Catatan Sejarah: Omong Kosong Yitzhak Rabin tentang Resolusi PBB 242

 Catatan Sejarah: Omong Kosong Yitzhak Rabin tentang Resolusi PBB 242

Yitzhak Rabin. Foto/Ilusrasi: NPS
Mantan anggota Kongres AS , Paul Findley (1921 – 2019) mengatakan dikeluarkannya Resolusi 242 oleh Dewan Kemanan PBB pada 22 November 1967, merupakan suatu prestasi diplomatik dalam konflik Arab - Israel .

Resolusi itu menekankan "tidak dapat diterimanya perebutan wilayah melalui perang" dan memuat rumusan yang sejak itu mendasari semua inisiatif perdamaian --tanah bagi perdamaian.

Hanya saja, mengomentari resolusi ini, Perdana Menteri Israel Yitzhak Rabin yang menjabat pada 1974 – 1977 mengatakan Resolusi PBB 242 memerlukan perundingan-perundingan antara kedua belah pihak.

"Ini omong kosong," tulis Paul Findley, dalam bukunya berjudul "Deliberate Deceptions: Facing the Facts about the U.S. - Israeli Relationship" yang diterjemahkan Rahmani Astuti menjadi "Diplomasi Munafik ala Yahudi - Mengungkap Fakta Hubungan AS-Israel" (Mizan, 1995).

Faktanya, ujar Paul Findley, tidak ada disebut-sebut tentang perundingan-perundingan langsung dalam resolusi itu atau perlunya diadakan perundingan-perundingan sebelum ditariknya pasukan Israel.

Dalam Resolusi itu hanya dinyatakan "meminta Sekretaris Jenderal untuk menunjuk seorang wakil khusus untuk pergi ke Timur Tengah guna menjalin dan menjaga kontak dengan negara-negara yang berkepentingan, untuk mencapai persetujuan dan membantu usaha-usaha mencari penyelesaian damai dan dapat diterima sesuai ketentuan-ketentuan dan prinsip-prinsip dalam resolusi ini."

Para pejabat AS diam-diam setuju dengan Israel bahwa harus diadakan perundingan-perundingan untuk mengawali penarikan Israel dari wilayah-wilayah yang direbut dalam perang. Tapi persepsi mereka tentang perundingan-perundingan itu sangat berbeda dari keyakinan Israel di kemudian hari.

Para pejabat AS secara naif beranggapan bahwa begitu resolusi PBB diterima, hanya perundingan-perundingan teknis dan singkat sajalah yang diperlukan antara Israel dan tetangga-tetangga Arabnya untuk melaksanakan rincian-rincian dari penarikan Israel.

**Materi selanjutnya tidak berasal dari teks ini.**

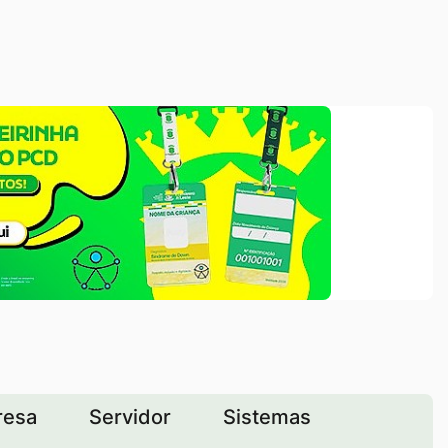
resa
Servidor
Sistemas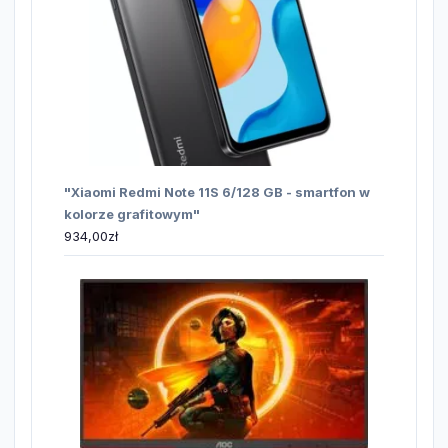
"Xiaomi Redmi Note 11S 6/128 GB - smartfon w
kolorze grafitowym"
934,00
zł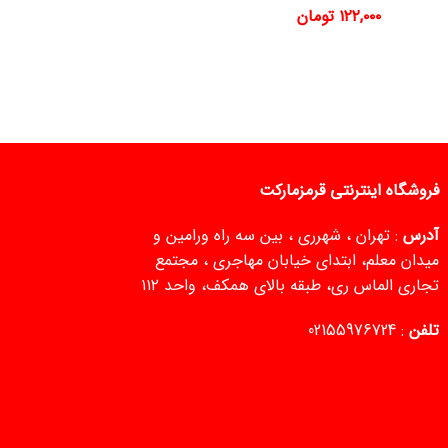
۱۲۲,۰۰۰
تومان
فروشگاه اینترنتی قرمزمارکت
آدرس
: تهران ، شهرری ، بین سه راه ورامین و
میدان معلم، ابتدای خیابان مهاجری ، مجتمع
تجاری الماس ری، طبقه بالای همکف، واحد ۱۱۲
تلفن
:
02155976724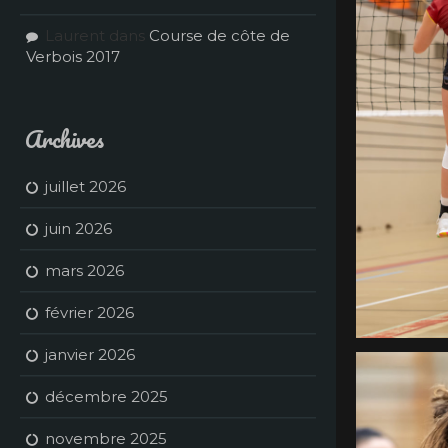
Laurent
dans
Course de côte de
Verbois 2017
Archives
juillet 2026
juin 2026
mars 2026
février 2026
janvier 2026
décembre 2025
novembre 2025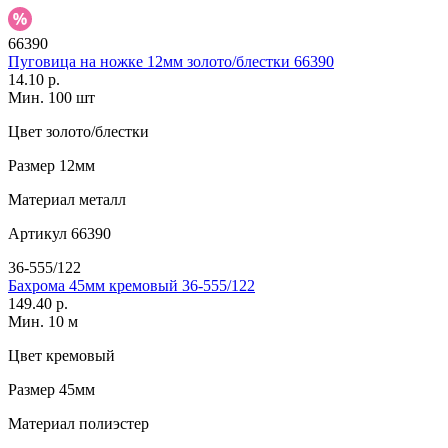
66390
Пуговица на ножке 12мм золото/блестки 66390
14.10 р.
Мин. 100 шт
Цвет
золото/блестки
Размер
12мм
Материал
металл
Артикул
66390
36-555/122
Бахрома 45мм кремовый 36-555/122
149.40 р.
Мин. 10 м
Цвет
кремовый
Размер
45мм
Материал
полиэстер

Mereka meyakinkan negara-negara Arab bahwa demikianlah permasalahannya, dan negara-negara Arab selanjutnya berkeras bahwa Israel harus menarik diri tanpa syarat. Namun Israel berkeyakinan bahwa perundingan-perundingan itu harus mencakup semua aspek dari penarikan dan perdamaian, termasuk penempatan kembali bukan hanya para pengungsi Palestina melainkan para pengungsi Yahudi dari negara-negara Arab juga.

Karena masalah khusus menyangkut perundingan-perundingan pendahuluan itulah maka Israel mogok melaksanakan resolusi selama enam tahun.

Amerika Serikat berulang kali mendesak Israel untuk menarik diri tanpa perundingan-perundingan terinci tetapi Israel menolak, dan mendesak diadakannya perundingan-perundingan langsung.

Pada 9 Juni 1970, Menteri Luar Negeri AS, William Rogers, mengecam pendirian Israel dengan mengatakan: "Israel harus menjelaskan bahwa ia menerima prinsip penarikan sebagaimana dinyatakan dalam resolusi Dewan Keamanan bulan November 1967 dan bahwa ia tidak lagi mendesakkan rumusan 'perundingan-perundingan langsung tanpa prasyarat.'" Namun Israel menolak.

Perang pecah pada 1973 ketika Mesir dan Syria berusaha mendobrak kemacetan diplomatik dengan serangan militer atas wilayah Arab yang dikuasai Israel.

Masalah perundingan-perundingan awal akhirnya terselesaikan pada akhir perang 1973 dengan keluarnya Resolusi PBB 338, yang menyatakan bahwa "perundingan-perundingan akan dimulai oleh kedua belah pihak yang berkepentingan dengan dukungan selayaknya demi tercapainya perdamaian yang adil dan abadi di Timur Tengah."

Akan tetapi, setelah memenangkan soal itu, Israel lantas mulai berkeras bahwa penarikan tidak berarti dari semua garis depan. Ia tetap mempertahankan penafsiran unik atas Resolusi 242 itu hingga hari ini.